# hickory tree



## huntndeer (Mar 15, 2008)

never been good at identifying trees what is some ways to indentfy a hichory tree in the woods


----------



## weathermantrey (Mar 15, 2008)

Hickory tree's will have a compound leaf, and rather large twigs/buds compared to other tree's.


----------



## Vernon Holt (Mar 15, 2008)

The Hickories (there are several different species) have what is referred to as compound leaves.  This simply means instead of having single leaves as does an Oak tree, it has a prominent stem with several leaflets branching out from the main stem.

The leaflets occur as opposites.  They never appear staggered on the stem, but are always opposite one another.  The compound leaf then is always topped off with a single leaf at the tip of the stem.  

This single leaf means then that the leaf of the hickories will always have an odd number of leaflets in the compound leaf.  The number of leaflets will run from five, seven, or nine, depending upon the species of Hickory.

Identifying a tree as a Hickory is relatively easy.  ID'ing the species of Hickory is a little more difficult.  A study of the number of leaflets, bark characteristics, a study of the nut, and examining the leaf buds may be required.

Some of the different species of Hickories are: Mockernut, Pignut, Red, Bitternut, Shagbark, and the ordinary Pecan.

Other common trees that have compound leaves are:  Black Walnut, Butternut, the Ashes, the Sumacs, and Box elder.

One characteristic which can be helpful in ID'ing Hickory is the trait of their being among the last trees to bud and show leaves in the spring.  Most trees will show green before the Hickory buds will begin to swell.  Farmers used to say, "when hickory buds begin to burst, it is safe to plant anything that you want to plant without worry of frost".

The Hickory is a valuable tree in the woodlot.  It is a great timber tree, great wildlife tree, Colors to beautiful golden color in fall, and most bear edible and tasty nuts.


----------



## danmc (Mar 23, 2008)

As others have said, the compound leaves on hickories are a big clue when the leaves are out.  Some ways to distinguish it from the black walnut, butternut, ashes, sumacs, and box elder that have been mentioned are:

Ashes and box elder (which is a type of maple) have opposite leaves while hickories (and most other trees) have alternate leaves.  By this I mean that if you look on a twig the leaves on a hickory will alternate, one on one side then go down the twig a bit and there will be one on the other side.  Compare that to an ash or a maple where the leaves come in pairs on opposite sides of the twigs.  You can tell this even in winter by looking at the leaf scars.  Note that I'm talking about the leaves, not the leaflets (see Vernon's post which is right on).  Around here maples, ash, buckeye, dogwood,princess tree, and catalpa trees have opposite leaves.  There are a few others that I don't know off the top of my head but I think the others are all smaller trees.

Sumac and hickory just don't look much alike so you should be good there.  A sumac will grow a cluster of berries at the ends and they'll dry out and stay there all winter.  They're hard to miss.

→ MATERIAL:

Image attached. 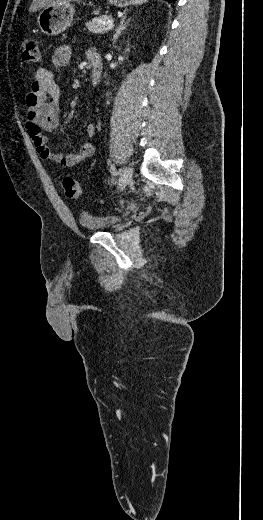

→ TASK GOAL:
Carry the forum thread on identifying hickory trees forward from its last sentence. The material can be set aside.

→ REPLY:
In the summer, hickories have hickory nuts and walnut trees have walnuts and those look pretty different.  A black walnut in the winter has a pretty distinctive leaf scar (the mark left where the leaf was).  It looks like a smiling monkey face.  Really, no kidding.  Also if you slice a black walnut twig lengthwise, you'll see it is chambered while a hickory is not.  By "chambered" I mean there are lots of little hollow areas with thin layers of material separating them.  Bamboo is chambered too but the chambers are much much further apart than a black walnut.  A butternut (which is also a type of walnut) also has chambered pith.

The other thing you can look for on hickories is the bark pattern looks a little diamond shaped but at least to my eye, you have to look a bit before you see it.  Others may find it more obvious than I do.

I have troubles identifying many trees too but I'm working on it.  If it makes you feel better, Georgia has somewhere around 200 native tree species which is something like 1/3 of the trees native to the US.  I just picked up a used copy of "Trees of Georgia and Adjacent States" by Brown and Kirkman.  I haven't used it much yet but it looks like it is going to be fairly useful.  It has both summer and winter keys.  Thats where I got the "200 species" and "1/3" numbers.

-Dan


----------



## BOWHUNTER! (Mar 24, 2008)

The bark is criss crossed and real smooth.


----------



## dawg2 (Mar 24, 2008)

BOWHUNTER! said:


> The bark is criss crossed and real smooth.



Yep.  Easiest way to ID in the winter.


----------



## Twenty five ought six (Mar 24, 2008)

Without getting all technical, one of the easiest ways to identify them in the woods is too look for the nuts or shells on the ground.  If you see the shells, it's usually not too hard to figure out which of the nearby trees is a hickory.

On characteristic that I look for, and I'm not sure of the technical term (I'm sure that there must be one) is that the limbs tend to be much more twisted than on other trees.


----------



## Bitteroot (Mar 28, 2008)

You'll know which one it is if you hang a tree stand in it during the fall.  If the nuts don't knock you out, you may just slide to the bottom.


----------



## ShakyCharb (Mar 31, 2008)

Here is a link I found. http://static.naturehills.com/treeshickorytree/

Then click on each tree you see below for more info and then at the bottom of the summary click on "View Details" and move mouse over the small pictures on the left for larger views. 

Bitternut Hickory Mockernut Hickery Pignut Hickory Shagbark Hickory Shellbark Hickory


----------



## Killdee (Mar 31, 2008)

Yall mean hickernut tree. You know somebody loves you if they make you a hickernut cake. Great place to squrrel hunt too.


----------



## GA DAWG (Apr 3, 2008)

Bitteroot said:


> You'll know which one it is if you hang a tree stand in it during the fall.  If the nuts don't knock you out, you may just slide to the bottom.


 You aint wrong..They have very hard bark!!


----------



## Fletch_W (May 29, 2010)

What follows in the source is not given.